[PROBLEM TO WORK ON]: Extend the email reply comparing Webware with Twisted by writing what comes after its final sentence.

[PASSAGE TO READ]:
Just to note, this is my three days assesments of WebWare (basically
just a few hours), so what I noted may or may not be true :) I've also
only played with twisted for a while (like 2-3 months) and I'm not on it
full time, really.
On Mon, 2003-08-25 at 13:47, rtjohan@... wrote:
> How would you compare Webware to Twisted? Is Twisted overkill for creating
> web applications?
So far, I've just touch base on Twisted and will be creating an app with
is. Twisted shines when what you need is to connect to other hosts/nodes
with different protocols (web clients, snmp clients and servers, process
scheduling, queuing, etc), and vice versa, and Web serving, is /not/ a
big part of your app.
> Would you say webware+PSP/Cheetah or Twisted is more
> efficient in creting web apps?
When you say efficiency, it can mean a few things, especially when it
comes to developer efficiency. I believe webware is more developer
friendly when it comes to building web centric apps. I'm able to get a
hello world page up in no time with webware, because there's no code
overheads to it. It does what I tell it to do.
PSP (IMO it looks uglier than PHP) allows developers to build straight
forward apps like PHP, and it's got the advantage that modules in python
can be reused. And if I need more functionality than that, I can always
use servlets. I like the fact that PSP code actually becomes a servlet
I know what Cheetah is, but have not worked it with WebWare yet, but I
think it's a cleaner templating engine than PSP, then again, PSP will
make it easier for developers to get acquainted with Webware.

[RECORDED INFORMATION]:

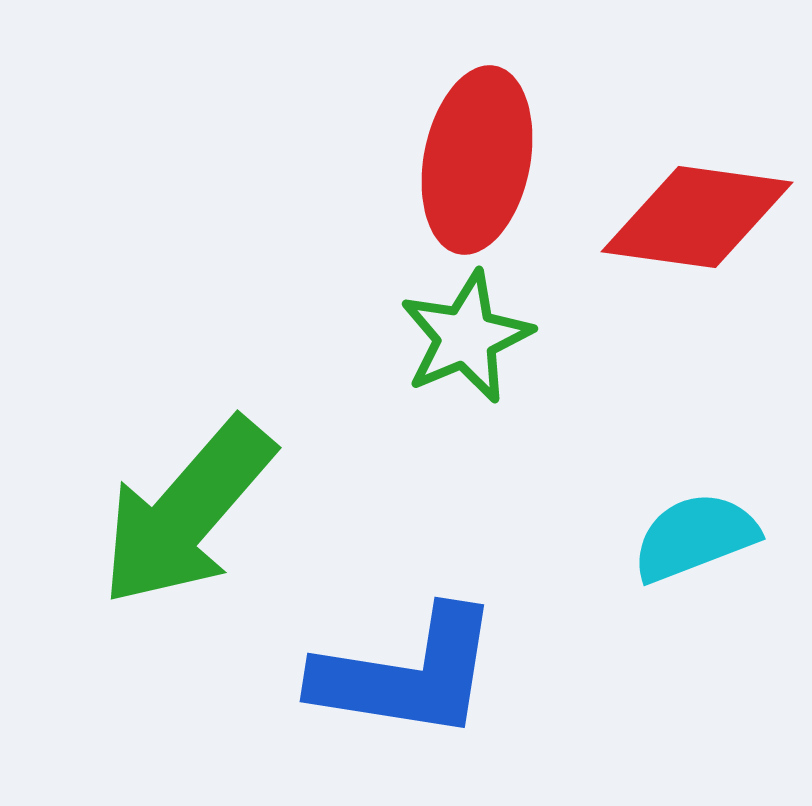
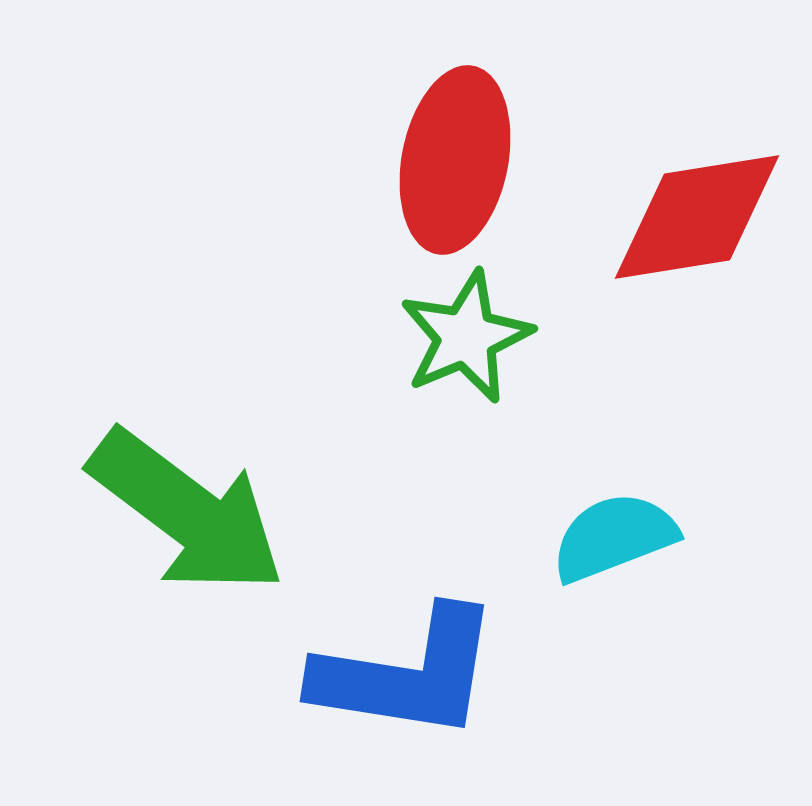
red ellipse: moved 22 px left
red diamond: rotated 17 degrees counterclockwise
green arrow: rotated 94 degrees counterclockwise
cyan semicircle: moved 81 px left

[IN RESPONSE]:
In Twisted, you have Woven, which really separates the app, from the
presentation logic, and woven templates are XML files, which you define
the model, and the view of the model. That is you say, your dict could
be the model, and the view converts the dict into something meaningful,
and the template will use these to create a web page, all in a minidom
style of coding. Bah, what am I saying, it is difficult for programmers
to deal with MVC style of coding, and it can lead to developers being
lazy, doing things manually as long as the results look right.
Blocking code in your page rendering (say a recursive function, or using
os.popen() with a long running process) can make the twisted server wait
and it will make twisted seems that it hangs. It's easy to make blocking
code, even if there are ways to make things not block, it's just that
developers will take the easy way out, as, event driven programming
(with callbacks) are a pain to deal with.
It's still doesn't mean that I don't like twisted :)
> Stability problems on either one?
I have not done anything yet to break Webware (although that machine
freezes that I got twice in a row, after running Webware for a few
hours, I'm not sure what really happens though).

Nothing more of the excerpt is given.